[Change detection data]

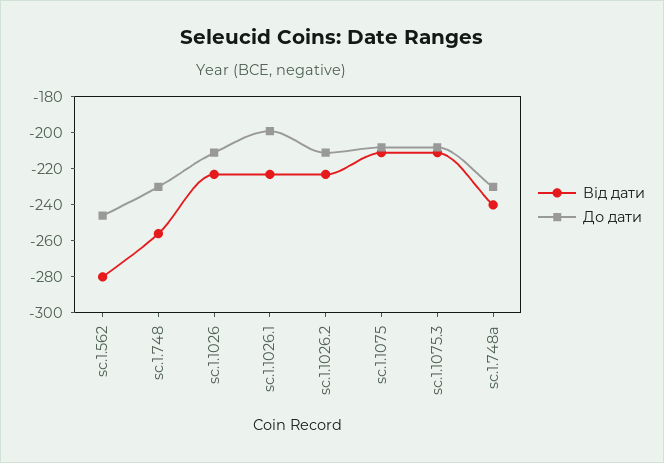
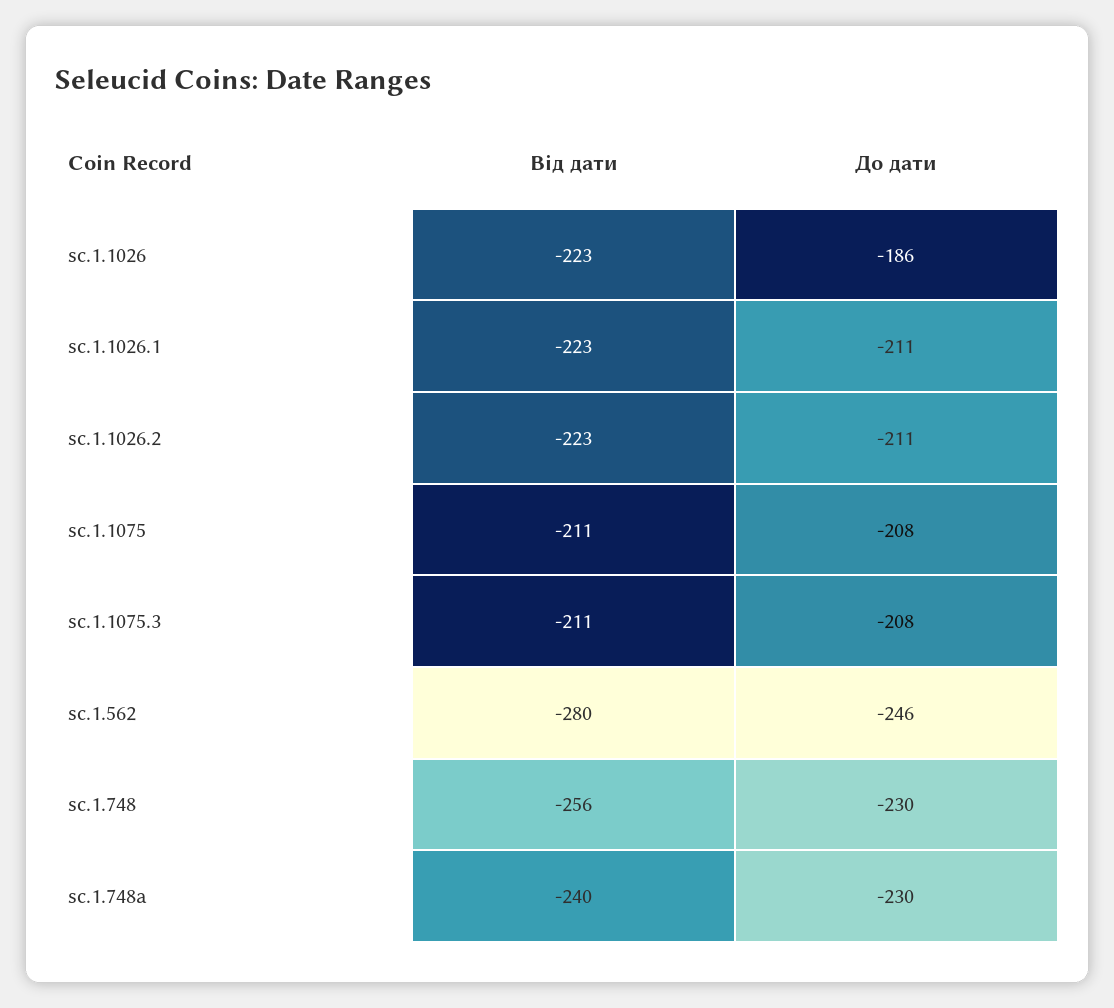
  {
    "Від дати": {
      "sc.1.562": -280,
      "sc.1.748": -256,
      "sc.1.1026": -223,
      "sc.1.1026.1": -223,
      "sc.1.1026.2": -223,
      "sc.1.1075": -211,
      "sc.1.1075.3": -211,
      "sc.1.748a": -240
    },
    "До дати": {
      "sc.1.562": -246,
      "sc.1.748": -230,
-     "sc.1.1026": -210,
+     "sc.1.1026": -186,
-     "sc.1.1026.1": -200,
+     "sc.1.1026.1": -211,
      "sc.1.1026.2": -211,
      "sc.1.1075": -208,
      "sc.1.1075.3": -208,
      "sc.1.748a": -230
    }
  }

What you should do
Set down each entry above word for word, without its pictures.

Result below
  {
    "Від дати": {
      "sc.1.562": -280,
      "sc.1.748": -256,
      "sc.1.1026": -223,
      "sc.1.1026.1": -223,
      "sc.1.1026.2": -223,
      "sc.1.1075": -211,
      "sc.1.1075.3": -211,
      "sc.1.748a": -240
    },
    "До дати": {
      "sc.1.562": -246,
      "sc.1.748": -230,
-     "sc.1.1026": -210,
+     "sc.1.1026": -186,
-     "sc.1.1026.1": -200,
+     "sc.1.1026.1": -211,
      "sc.1.1026.2": -211,
      "sc.1.1075": -208,
      "sc.1.1075.3": -208,
      "sc.1.748a": -230
    }
  }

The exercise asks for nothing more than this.